--- BEGIN Extracted entries ---

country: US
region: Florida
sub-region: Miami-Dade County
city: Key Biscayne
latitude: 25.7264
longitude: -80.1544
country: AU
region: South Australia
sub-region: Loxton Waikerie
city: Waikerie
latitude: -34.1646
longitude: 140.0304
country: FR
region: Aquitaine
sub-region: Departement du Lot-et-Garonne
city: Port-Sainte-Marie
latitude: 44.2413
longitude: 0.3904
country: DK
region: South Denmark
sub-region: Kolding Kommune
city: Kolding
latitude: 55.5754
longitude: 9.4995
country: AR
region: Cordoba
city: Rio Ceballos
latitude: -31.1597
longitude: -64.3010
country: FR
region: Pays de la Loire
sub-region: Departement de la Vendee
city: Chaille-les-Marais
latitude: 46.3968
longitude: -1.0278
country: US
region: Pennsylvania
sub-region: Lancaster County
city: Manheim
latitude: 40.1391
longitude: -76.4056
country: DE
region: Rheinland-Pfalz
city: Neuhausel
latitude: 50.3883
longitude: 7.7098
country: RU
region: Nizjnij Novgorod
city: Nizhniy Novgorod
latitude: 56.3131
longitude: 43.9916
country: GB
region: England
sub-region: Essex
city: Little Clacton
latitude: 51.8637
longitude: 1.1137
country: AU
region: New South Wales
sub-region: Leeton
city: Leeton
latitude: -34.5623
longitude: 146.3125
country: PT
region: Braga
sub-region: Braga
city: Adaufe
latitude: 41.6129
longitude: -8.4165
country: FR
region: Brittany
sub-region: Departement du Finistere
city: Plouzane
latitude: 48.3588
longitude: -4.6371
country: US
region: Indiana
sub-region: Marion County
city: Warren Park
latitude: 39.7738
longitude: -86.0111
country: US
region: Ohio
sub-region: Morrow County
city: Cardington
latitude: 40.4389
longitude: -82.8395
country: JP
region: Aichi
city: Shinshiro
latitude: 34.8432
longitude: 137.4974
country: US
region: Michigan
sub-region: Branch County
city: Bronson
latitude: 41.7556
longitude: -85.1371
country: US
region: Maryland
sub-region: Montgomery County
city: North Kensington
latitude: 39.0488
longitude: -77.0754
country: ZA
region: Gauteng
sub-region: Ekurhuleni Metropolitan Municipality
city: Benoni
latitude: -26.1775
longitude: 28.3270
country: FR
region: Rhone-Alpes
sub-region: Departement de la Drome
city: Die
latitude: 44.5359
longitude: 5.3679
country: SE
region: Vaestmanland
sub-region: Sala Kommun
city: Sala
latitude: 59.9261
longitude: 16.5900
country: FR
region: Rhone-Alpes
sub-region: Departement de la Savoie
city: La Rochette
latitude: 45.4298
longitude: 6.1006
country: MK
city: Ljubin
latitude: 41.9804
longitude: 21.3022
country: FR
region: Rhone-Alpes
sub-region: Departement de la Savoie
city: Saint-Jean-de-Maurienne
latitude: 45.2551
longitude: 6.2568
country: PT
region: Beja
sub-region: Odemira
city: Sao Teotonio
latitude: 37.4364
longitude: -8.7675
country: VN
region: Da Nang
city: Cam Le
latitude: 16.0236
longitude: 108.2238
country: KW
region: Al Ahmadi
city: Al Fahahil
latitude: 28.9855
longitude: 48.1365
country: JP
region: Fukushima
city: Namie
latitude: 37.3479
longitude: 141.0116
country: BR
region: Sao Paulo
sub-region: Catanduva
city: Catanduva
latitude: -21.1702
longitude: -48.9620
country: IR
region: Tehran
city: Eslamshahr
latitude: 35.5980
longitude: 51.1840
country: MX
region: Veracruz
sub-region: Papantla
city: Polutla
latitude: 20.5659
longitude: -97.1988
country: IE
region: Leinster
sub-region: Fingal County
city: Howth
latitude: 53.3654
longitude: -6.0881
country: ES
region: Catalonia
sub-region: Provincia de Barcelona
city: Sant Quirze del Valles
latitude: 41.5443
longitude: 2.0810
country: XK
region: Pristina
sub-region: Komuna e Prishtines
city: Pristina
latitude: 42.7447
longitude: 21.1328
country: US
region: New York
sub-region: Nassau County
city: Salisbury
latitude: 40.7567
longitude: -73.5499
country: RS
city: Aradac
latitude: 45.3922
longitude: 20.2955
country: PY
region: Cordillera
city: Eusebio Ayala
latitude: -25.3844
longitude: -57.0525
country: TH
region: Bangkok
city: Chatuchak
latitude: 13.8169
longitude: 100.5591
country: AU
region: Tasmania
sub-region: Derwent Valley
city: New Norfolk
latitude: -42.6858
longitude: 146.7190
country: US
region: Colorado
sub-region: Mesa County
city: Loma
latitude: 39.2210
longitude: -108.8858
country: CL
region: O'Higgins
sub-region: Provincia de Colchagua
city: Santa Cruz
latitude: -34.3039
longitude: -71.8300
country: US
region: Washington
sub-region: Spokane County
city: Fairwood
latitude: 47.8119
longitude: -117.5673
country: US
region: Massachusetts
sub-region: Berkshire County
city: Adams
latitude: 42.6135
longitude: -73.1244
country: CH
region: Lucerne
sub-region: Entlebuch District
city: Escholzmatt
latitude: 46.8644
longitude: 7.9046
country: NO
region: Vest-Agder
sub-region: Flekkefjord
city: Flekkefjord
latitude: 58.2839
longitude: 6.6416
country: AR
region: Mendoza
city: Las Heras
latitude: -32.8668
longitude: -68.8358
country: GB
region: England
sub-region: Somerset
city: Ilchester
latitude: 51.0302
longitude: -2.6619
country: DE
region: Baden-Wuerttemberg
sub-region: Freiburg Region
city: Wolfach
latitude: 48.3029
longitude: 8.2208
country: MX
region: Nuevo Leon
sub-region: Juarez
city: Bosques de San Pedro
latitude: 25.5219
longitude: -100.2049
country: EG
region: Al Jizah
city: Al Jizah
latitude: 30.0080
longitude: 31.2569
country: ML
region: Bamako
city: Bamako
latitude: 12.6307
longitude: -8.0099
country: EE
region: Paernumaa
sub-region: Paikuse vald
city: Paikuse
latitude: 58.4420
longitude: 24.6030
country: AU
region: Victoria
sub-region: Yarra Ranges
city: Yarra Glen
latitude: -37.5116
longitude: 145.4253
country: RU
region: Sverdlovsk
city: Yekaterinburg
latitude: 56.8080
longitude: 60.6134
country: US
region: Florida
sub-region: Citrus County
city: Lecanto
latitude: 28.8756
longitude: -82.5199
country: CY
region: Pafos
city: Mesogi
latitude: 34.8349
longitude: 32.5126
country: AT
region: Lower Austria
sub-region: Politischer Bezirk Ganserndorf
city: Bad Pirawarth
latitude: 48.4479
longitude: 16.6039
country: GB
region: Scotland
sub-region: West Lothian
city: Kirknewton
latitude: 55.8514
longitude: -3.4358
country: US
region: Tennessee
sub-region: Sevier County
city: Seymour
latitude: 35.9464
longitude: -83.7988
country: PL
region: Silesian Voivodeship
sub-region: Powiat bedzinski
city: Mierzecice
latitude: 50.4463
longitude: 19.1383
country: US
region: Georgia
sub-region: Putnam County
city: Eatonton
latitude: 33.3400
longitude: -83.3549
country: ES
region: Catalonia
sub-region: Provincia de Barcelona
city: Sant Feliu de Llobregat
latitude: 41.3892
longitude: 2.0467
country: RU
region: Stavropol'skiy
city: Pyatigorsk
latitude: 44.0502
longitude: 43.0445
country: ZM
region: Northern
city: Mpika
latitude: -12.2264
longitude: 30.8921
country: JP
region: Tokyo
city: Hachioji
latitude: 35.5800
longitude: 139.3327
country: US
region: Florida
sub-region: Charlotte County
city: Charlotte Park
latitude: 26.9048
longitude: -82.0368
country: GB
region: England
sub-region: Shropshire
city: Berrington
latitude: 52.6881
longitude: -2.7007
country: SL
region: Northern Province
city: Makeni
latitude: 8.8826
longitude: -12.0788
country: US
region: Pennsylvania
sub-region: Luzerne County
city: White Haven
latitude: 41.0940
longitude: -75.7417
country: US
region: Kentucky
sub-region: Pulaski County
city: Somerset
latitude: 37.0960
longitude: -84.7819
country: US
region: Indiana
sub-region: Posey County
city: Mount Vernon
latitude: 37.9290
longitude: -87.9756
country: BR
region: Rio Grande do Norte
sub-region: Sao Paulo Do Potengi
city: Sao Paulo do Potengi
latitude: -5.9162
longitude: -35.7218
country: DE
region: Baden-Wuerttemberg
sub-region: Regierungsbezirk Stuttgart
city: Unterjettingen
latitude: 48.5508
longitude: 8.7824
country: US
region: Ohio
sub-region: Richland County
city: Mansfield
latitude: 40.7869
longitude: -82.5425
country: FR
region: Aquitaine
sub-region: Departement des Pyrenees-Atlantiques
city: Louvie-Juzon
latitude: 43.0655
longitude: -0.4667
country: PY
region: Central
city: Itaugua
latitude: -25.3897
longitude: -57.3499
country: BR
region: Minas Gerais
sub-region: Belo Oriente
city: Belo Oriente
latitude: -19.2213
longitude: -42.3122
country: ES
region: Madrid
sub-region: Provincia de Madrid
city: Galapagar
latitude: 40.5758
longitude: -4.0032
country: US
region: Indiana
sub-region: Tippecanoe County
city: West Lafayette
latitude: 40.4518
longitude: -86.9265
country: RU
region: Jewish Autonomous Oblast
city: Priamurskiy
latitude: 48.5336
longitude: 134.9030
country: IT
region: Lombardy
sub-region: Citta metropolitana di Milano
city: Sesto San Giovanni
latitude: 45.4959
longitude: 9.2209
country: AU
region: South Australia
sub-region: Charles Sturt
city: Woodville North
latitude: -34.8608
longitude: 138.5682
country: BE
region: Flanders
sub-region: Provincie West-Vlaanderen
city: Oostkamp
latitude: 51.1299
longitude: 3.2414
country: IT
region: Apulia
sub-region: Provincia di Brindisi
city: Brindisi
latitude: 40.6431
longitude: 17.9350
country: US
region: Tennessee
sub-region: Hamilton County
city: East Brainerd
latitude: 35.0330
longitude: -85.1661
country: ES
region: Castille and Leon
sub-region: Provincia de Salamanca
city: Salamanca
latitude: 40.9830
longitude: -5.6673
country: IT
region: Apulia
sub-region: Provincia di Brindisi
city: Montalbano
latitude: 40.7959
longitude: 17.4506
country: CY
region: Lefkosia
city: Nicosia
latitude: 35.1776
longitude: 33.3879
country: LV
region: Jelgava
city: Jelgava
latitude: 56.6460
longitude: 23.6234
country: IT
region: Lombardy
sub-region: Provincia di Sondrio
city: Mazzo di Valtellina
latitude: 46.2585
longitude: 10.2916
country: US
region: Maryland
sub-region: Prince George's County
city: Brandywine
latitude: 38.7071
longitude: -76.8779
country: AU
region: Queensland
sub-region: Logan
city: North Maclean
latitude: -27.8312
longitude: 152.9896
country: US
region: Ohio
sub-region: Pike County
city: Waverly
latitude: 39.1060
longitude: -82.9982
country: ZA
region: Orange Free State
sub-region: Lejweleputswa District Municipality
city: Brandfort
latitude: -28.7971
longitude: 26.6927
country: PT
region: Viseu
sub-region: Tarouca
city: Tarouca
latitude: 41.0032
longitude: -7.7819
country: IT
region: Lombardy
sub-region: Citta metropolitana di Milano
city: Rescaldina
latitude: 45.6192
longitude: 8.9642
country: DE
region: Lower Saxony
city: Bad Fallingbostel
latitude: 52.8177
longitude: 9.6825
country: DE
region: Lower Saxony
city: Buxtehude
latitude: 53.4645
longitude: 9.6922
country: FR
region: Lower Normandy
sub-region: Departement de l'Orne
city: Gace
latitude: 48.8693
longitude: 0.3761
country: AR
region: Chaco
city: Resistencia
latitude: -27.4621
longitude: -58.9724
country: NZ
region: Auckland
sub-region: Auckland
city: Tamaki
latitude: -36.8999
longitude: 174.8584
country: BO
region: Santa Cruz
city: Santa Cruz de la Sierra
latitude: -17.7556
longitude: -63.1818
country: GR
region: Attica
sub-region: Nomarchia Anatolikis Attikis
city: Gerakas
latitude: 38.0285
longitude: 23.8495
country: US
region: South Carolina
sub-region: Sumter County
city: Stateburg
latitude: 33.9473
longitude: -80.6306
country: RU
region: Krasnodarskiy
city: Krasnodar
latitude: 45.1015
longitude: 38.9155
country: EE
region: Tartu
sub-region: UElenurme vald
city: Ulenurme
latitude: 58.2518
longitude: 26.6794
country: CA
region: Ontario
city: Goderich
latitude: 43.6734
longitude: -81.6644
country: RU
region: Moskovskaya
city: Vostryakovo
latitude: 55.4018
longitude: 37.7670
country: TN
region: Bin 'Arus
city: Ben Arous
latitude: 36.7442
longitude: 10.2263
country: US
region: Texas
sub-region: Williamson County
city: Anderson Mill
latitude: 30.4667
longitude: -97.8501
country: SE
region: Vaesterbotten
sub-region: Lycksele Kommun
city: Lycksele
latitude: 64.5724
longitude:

--- END Extracted entries ---

Task requirements
Please write out the lines of the records above from the line that contains "region: Viseu" through the line that contains "longitude: 174.8584", both ends included, and nothing else.

Complete output
region: Viseu
sub-region: Tarouca
city: Tarouca
latitude: 41.0032
longitude: -7.7819
country: IT
region: Lombardy
sub-region: Citta metropolitana di Milano
city: Rescaldina
latitude: 45.6192
longitude: 8.9642
country: DE
region: Lower Saxony
city: Bad Fallingbostel
latitude: 52.8177
longitude: 9.6825
country: DE
region: Lower Saxony
city: Buxtehude
latitude: 53.4645
longitude: 9.6922
country: FR
region: Lower Normandy
sub-region: Departement de l'Orne
city: Gace
latitude: 48.8693
longitude: 0.3761
country: AR
region: Chaco
city: Resistencia
latitude: -27.4621
longitude: -58.9724
country: NZ
region: Auckland
sub-region: Auckland
city: Tamaki
latitude: -36.8999
longitude: 174.8584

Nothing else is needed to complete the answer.